A solution of Ethanoic acid in a organic solvent called A which is not mixed with water has been shaked in some volume of water and then the mixture has came in to the equilibrium state in 300k.Phynopthelene has been used as the index and the two layers has been titrated by dilute NaOH seperatedly. 10 cm^3 of NaOH solution has been used to completely react with 50 cm^3 of water layer.20 cm^3 of NaOH solution has been used to react with 5.0 cm^3 of organic layer.
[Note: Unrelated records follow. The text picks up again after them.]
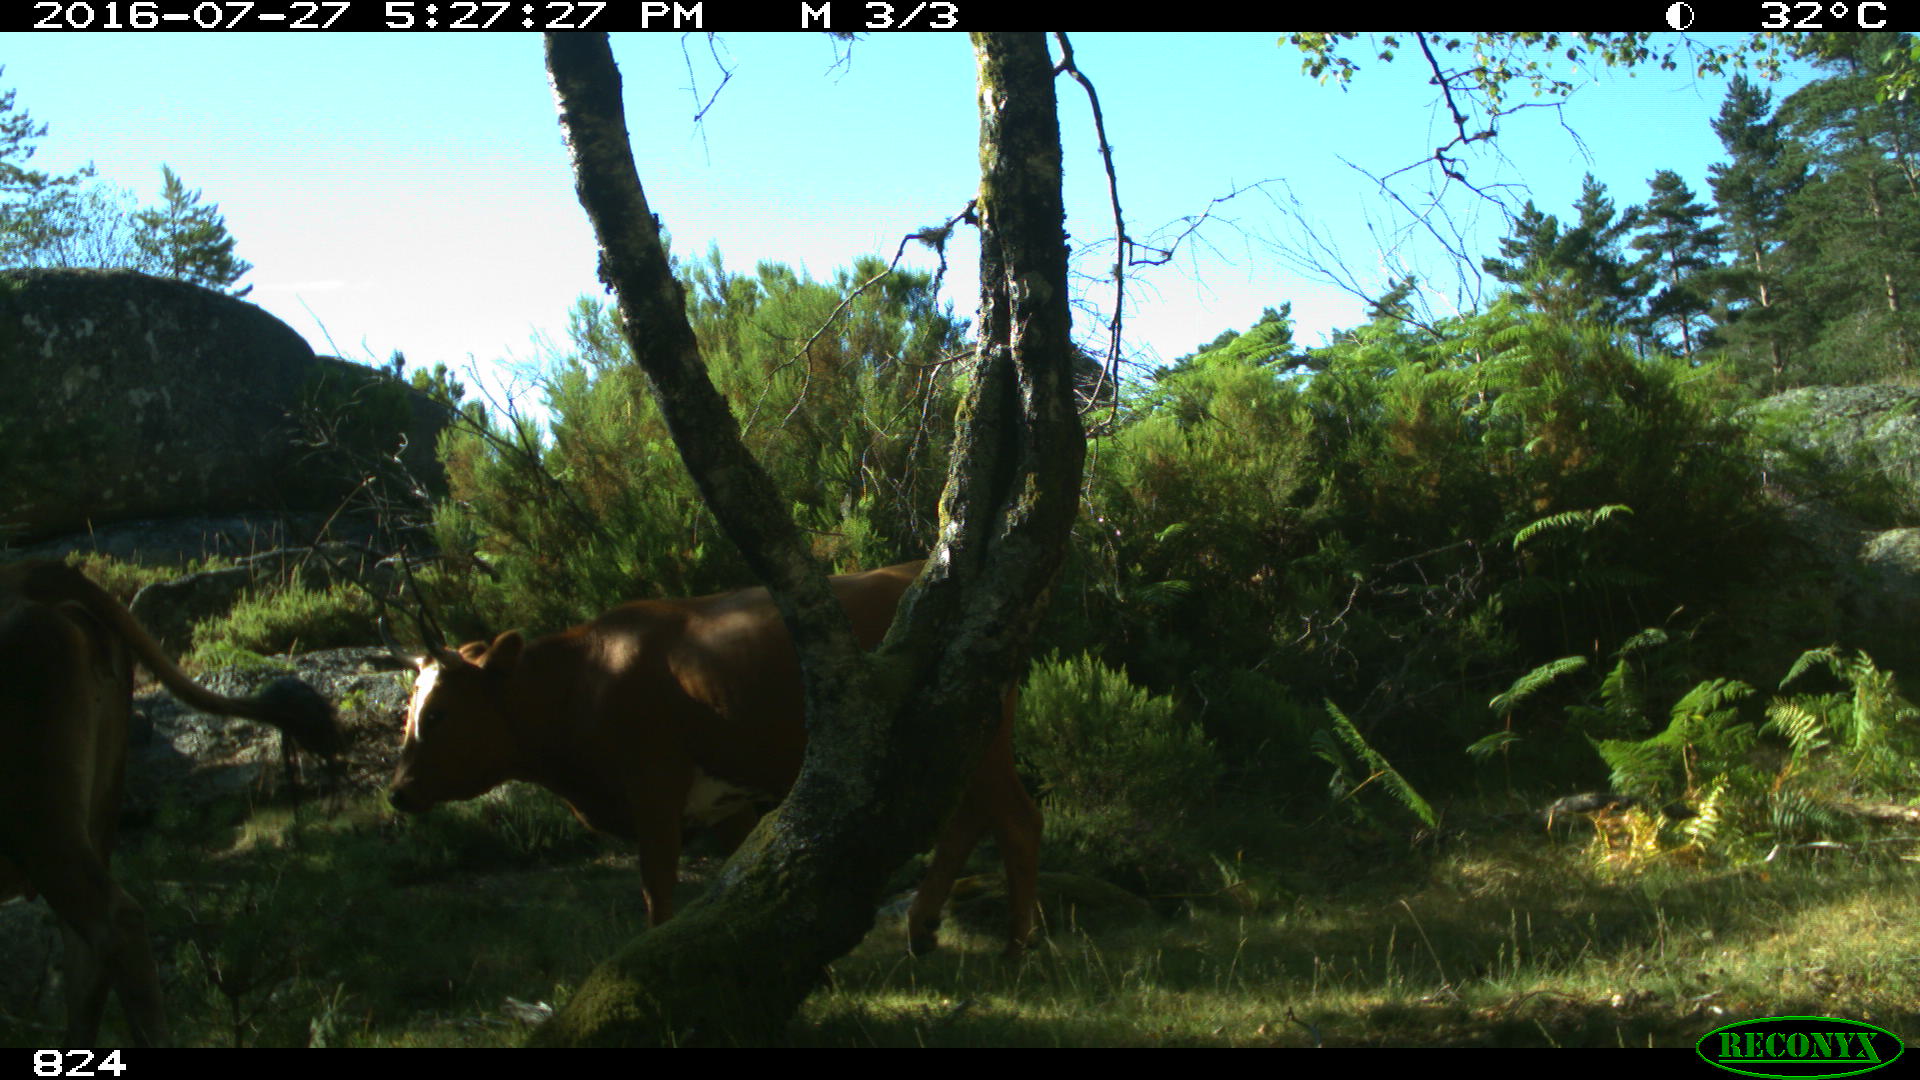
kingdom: Animalia
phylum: Chordata
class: Mammalia
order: Artiodactyla
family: Bovidae
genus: Bos
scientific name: Bos taurus
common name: Domesticated cattle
Find the Distribution Constant of Ethanoic acid in water and the oraganic solvent A.
Please help me on this.
Water = aq
Organic Solvent = org
When the ethanoic acid the in organic solvent mix with water ethanoic acid will go in to the water phase because ethonoic mix with water. When you titrate with NaOH you will get the ethanoic concentration of each phase water and organic solvent.
`CH_3COOH + NaOH rarr H_2O+CH_3COONa`
Assume the concentration of NaOH = xM
For water layer;
Amount of NaOH consumed `= x/1000xx10 = 0.01x`
But his 0.01x is in 50ml of water.
`[CH_3COOH]_(aq) = (0.01x)/50xx1000 = 0.2x`
For Organic layer;
Using the same calculation above we can get;
`[CH_3COOH]_(org) = (x/1000xx20)/5xx1000 = 4x`
Distribution constant `K_D` is defined as;
`K_D = ([CH_3COOH]_(org))/([CH_3COOH]_(aq))`
`K_D = (4x)/(0.2x)`
`K_D = 20`
So the Distribution Constant of Ethanoic acid in water and the organic solvent is 20.